Do not start using the expression ‘date night’.

The Fear 

At one point in all relationships, you will have a crisis of faith. This may happen more than once. You will wonder whether this person is ‘right’ and how do you ever know if anyone is ‘right’, anyway, and other suffocating unanswerables. Obviously you don’t need to be in a relationship to have an existential collapse, though the common uncertainty of existence can be compounded when your happiness is invested in a second, unknowable individual.

Calm down. Don’t talk to them – yet – as you will both start panicking and end up breaking up, accidentally. Talk to some mates. Do not place too much stock in what these mates say. Have a bit of a think.

The Fear of Someone Else

If you’re the sort of person whose blood roars in their ears because you spot someone has “liked” a link your boyfriend has posted on Facebook then you are too immature for a relationship of any distance.

Seriously, though, if that person is actually cuckolding you, they won’t be so obvious. That girl might have a crush on your boyfriend, but nothing has happened and it probably won’t if that’s her unsophisticated modus operandi. Affairs take place in secret.

“One of my house mates used to be in a long distance relationship, but used to sleep with different girls all the time regardless,” explains Rob Firth. “Ironically, his girlfriend who was completely loco and used to threaten to break up with him if he was even tagged in a photo with a girl on Facebook, never realised what was really going. Instead she was wrongly paranoid about the girls in our house, who never did anything with him. Once, she came down to visit and forced the entire house to have drinks with her and him, so that she could interrogate the girls in our house. She was really confrontational with all of them and it was awkward for everyone, especially as we all knew he had been sleeping with just about everyone else other than those who the girlfriend was accusing.”

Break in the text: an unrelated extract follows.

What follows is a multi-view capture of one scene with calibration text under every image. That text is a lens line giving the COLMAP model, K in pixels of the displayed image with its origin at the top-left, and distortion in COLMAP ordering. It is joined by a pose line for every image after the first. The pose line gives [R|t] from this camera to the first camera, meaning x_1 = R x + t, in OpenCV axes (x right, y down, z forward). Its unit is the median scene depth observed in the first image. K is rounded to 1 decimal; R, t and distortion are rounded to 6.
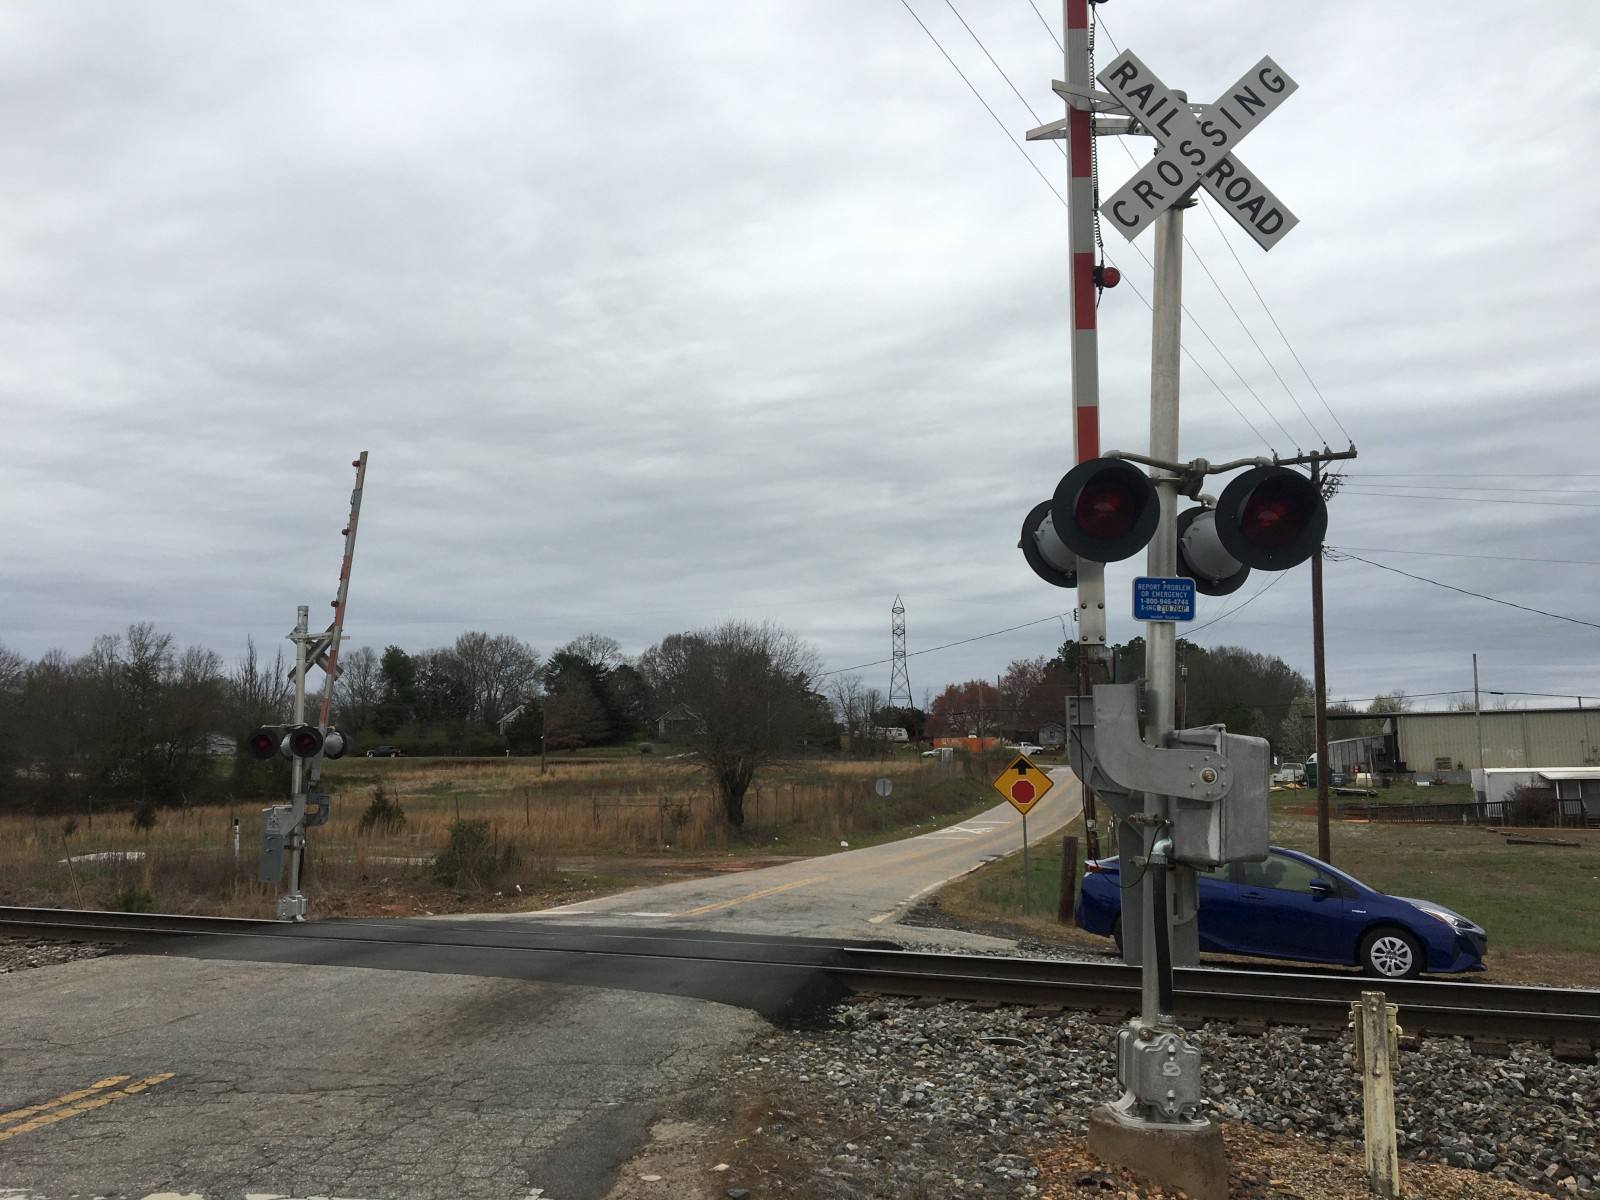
lens RADIAL K [[1335.7, 0, 800.0], [0, 1335.7, 600.0], [0, 0, 1]] dist [0.119088, -0.248935]
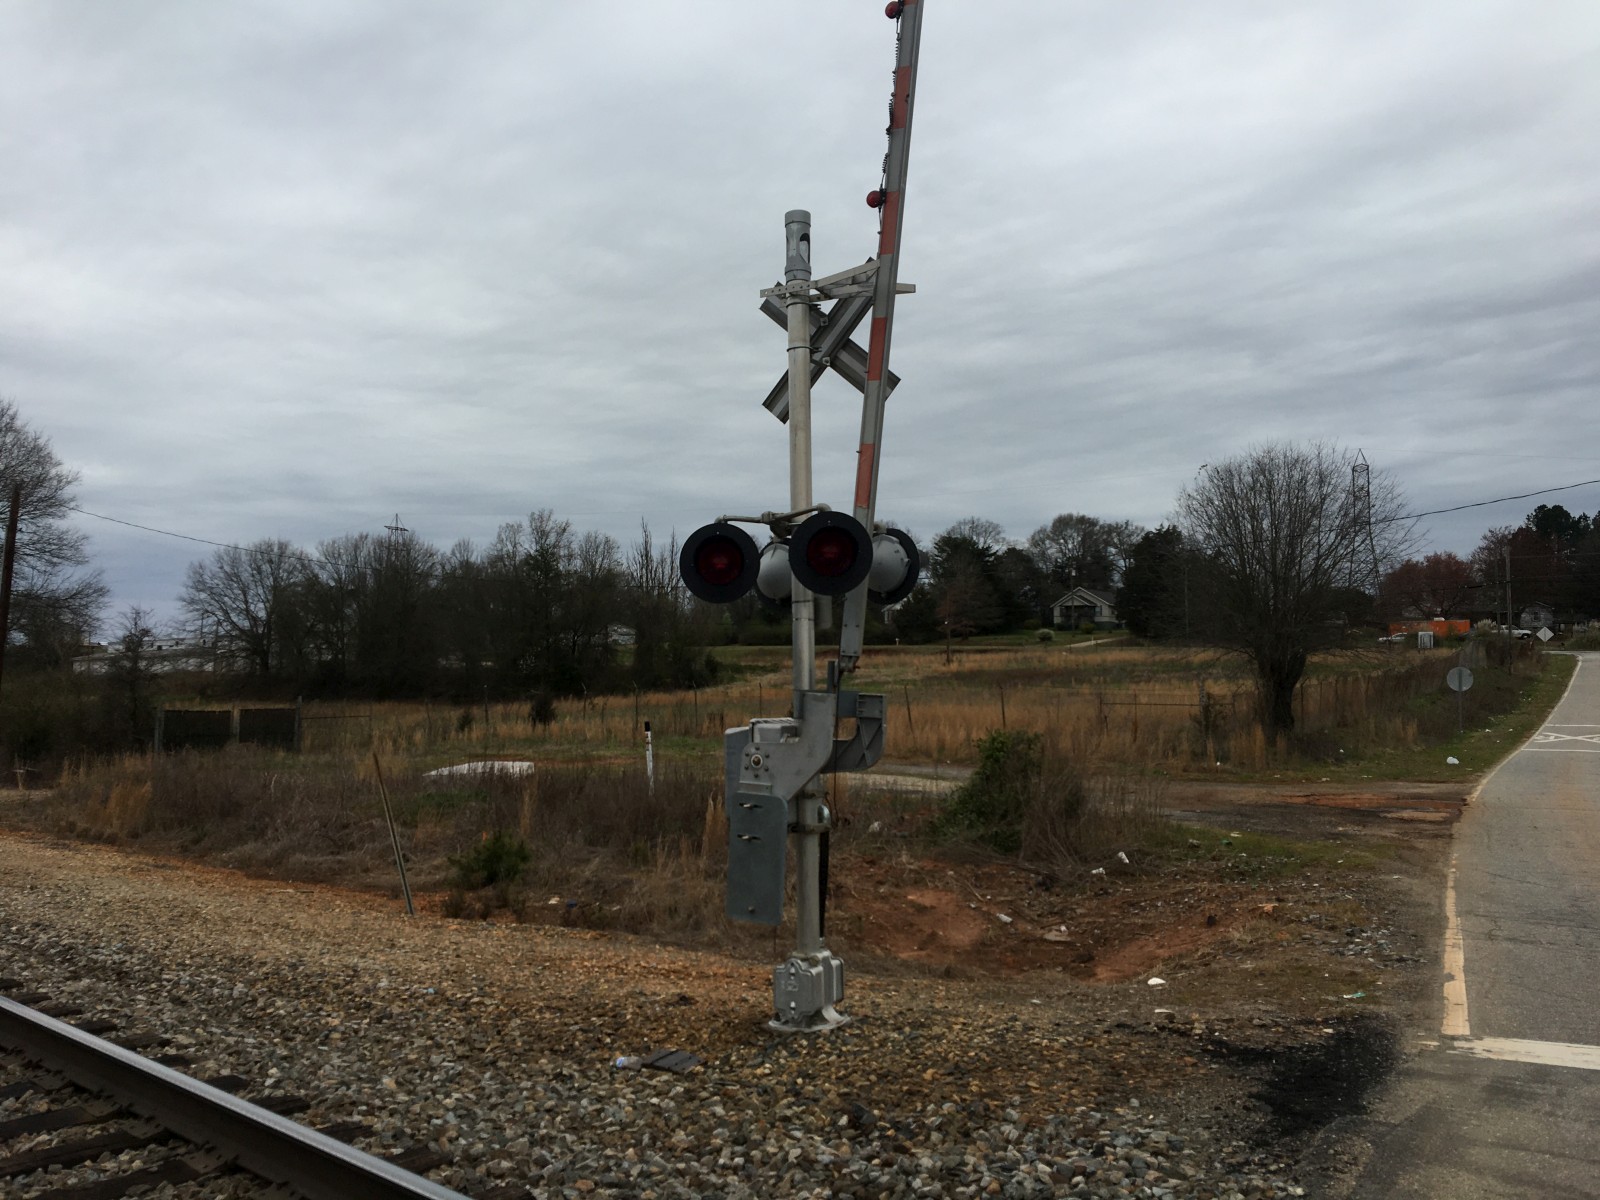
lens RADIAL K [[1351.4, 0, 798.8], [0, 1351.4, 565.9], [0, 0, 1]] dist [0.003927, -0.001017]
pose [[0.963356, -0.021144, -0.267393, -0.043162], [0.036071, 0.998045, 0.051036, 0.014015], [0.265791, -0.058811, 0.962235, 0.100585]]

The absent ‘ball and chain’

Obviously, the worst bit about being in a long-distance relationship is that you can feel like you are neither single nor properly attached. You don’t get the warming part where you spend the evening together, silent and happy; you don’t get to go off and get off with anyone you want.

But if you’re seriously moaning about this, reassess what you’re doing. Calling your absent other half a ‘ball and chain’ makes a funny quip twice, maximum. If it’s the way you’re describing them then this is a problem.

Catching up

Don’t text them every hour. Yes, you will miss sharing the small moments that create closeness but in the same way overusing “I love you” cheapens it, telling them everything cheapens the contact. Also, there is a danger that telling them “everything” will become a moany monologue about everything that is annoying you that day. Save the catch up.
Or change medium. “There’s a lot of sending photos,” Jack says. “I might send her a photo of my breakfast before I decide to Instagram it. She will respond with something far more interesting like a street market, a temple or some fabrics.”

Hang in there

“It’s tough not talking to someone you care about face to face for several weeks,” says Oli. “Not having sex is also terrible. But, frankly, if you want to be together you’ll stay together. You don’t file for emancipation from your parents because you haven’t seen them since you moved to Barnsley to start your grad job. If you break up with your other half ‘because of distance’ you’re kidding yourself. You just don’t like each other that much.”